Seeing your Health Walk No 9 - Stanley (W/E 29 Aug) brought back happy memories to an old Eastmoorian.
It is hard to imagine that at a time when so many youngsters are glued to their mobiles and tablets in the privacy of their bedrooms, that the whole area covered by the map was one giant playground for the youngsters who lived on the estate some 60 years ago.
As young as eleven, and then well into our middle teens we played, unhindered, with not an adult in sight. To us it was one big adventure playing there, with its canal, river, sand quarries, and the surrounds of Park Hill’s Pit, with its railway network that extended from Newlands Pit to the east, to almost the County Hospital to the west.
Even in winter it had its attraction, with the downward slope of Park Lodge Lane covered in snow the best sledging run in the area, equally as good as the Ten Acre Run at Sandal Castle, which we’d also experienced. (Imagine today’s youngsters pulling a sledge from Eastmoor to Sandal).
One could argue that the whole area was unsafe for children to play, and had today’s health and safety experts been around then they’d have had a nightmare. (We played conkers too, and formed huge slides on school playgrounds in winter). But in our eyes it was safe to play there, as indeed it was in our parents’, because they had a good idea where we were and what we were up to.

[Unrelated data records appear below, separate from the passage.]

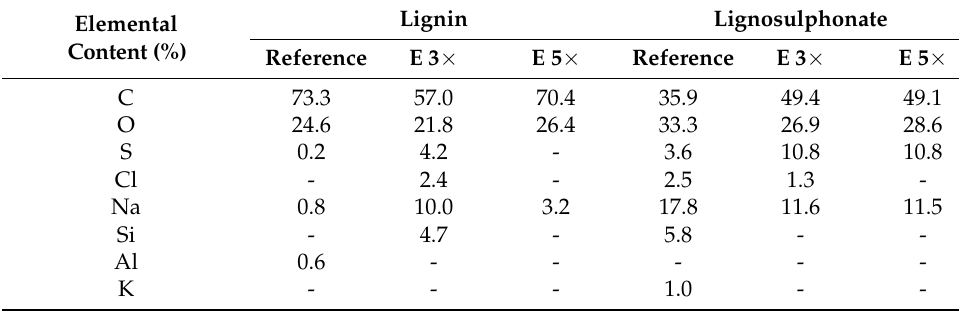
Table 6. Chemical constituent elements with FESEM EDX.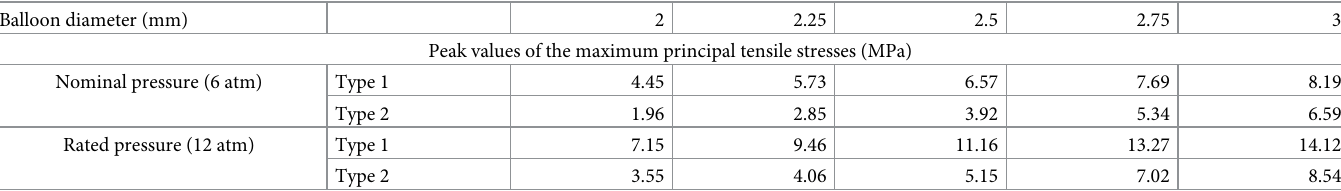
Table 4. Peak values of the maximum principal tensile stresses in the model of artery adjacent to the calcification. Balloon diameter (mm)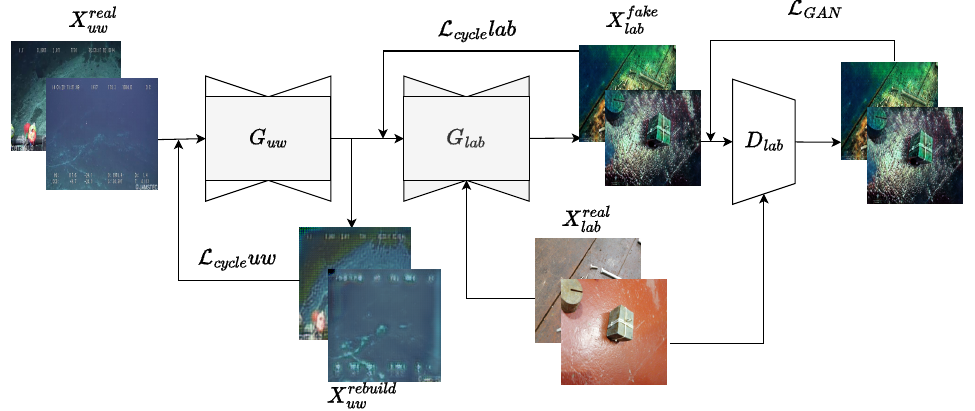
Figure 1. Cyclegan Model for Underwater Data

Had they had the slightest doubt the whole area would have been declared out of bounds to us.
Although I am fully aware how our memories fade with age in all honesty I cannot remember me or my mates sustaining any serious injury, other than a few bruised elbows and knees. Maybe that was an indication that we’d been blessed with a great deal of common sense and a strong instinct of self preservation, even at a relatively young age.
The one risk we did occasionally take was to have a swim in the canal on a hot summer’s day. The risk was not of drowning, but of being poisoned by the heavily polluted water.
The fact that we didn’t pick up some life-threatening disease gave a good indication of how good our immune systems were at that time.
It’s hard to believe that today there is talk of salmon swimming up the River Calder.